**PROVIDED INFORMATION**:
BEGIN

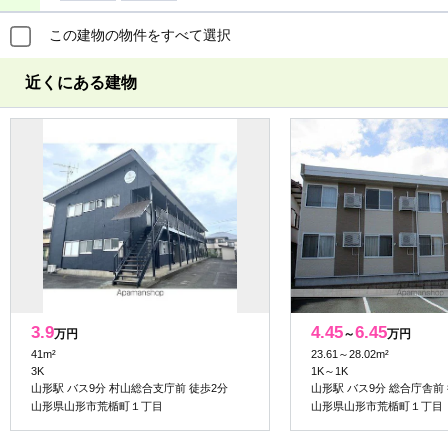
この建物の物件をすべて選択
近くにある建物
3.9
4.45
6.45
万円
～
万円
41m²
23.61～28.02m²
3K
1K～1K
山形駅 バス9分 村山総合支庁前 徒歩2分
山形駅 バス9分 総合庁舎前
山形県山形市荒楯町１丁目
山形県山形市荒楯町１丁目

END

**EXERCISE AIM**: Restate the entire listing word for word, excluding pictures.

**RESULT FOR THIS EXERCISE**:
この建物の物件をすべて選択
近くにある建物
3.9
4.45
6.45
万円
～
万円
41m²
23.61～28.02m²
3K
1K～1K
山形駅 バス9分 村山総合支庁前 徒歩2分
山形駅 バス9分 総合庁舎前
山形県山形市荒楯町１丁目
山形県山形市荒楯町１丁目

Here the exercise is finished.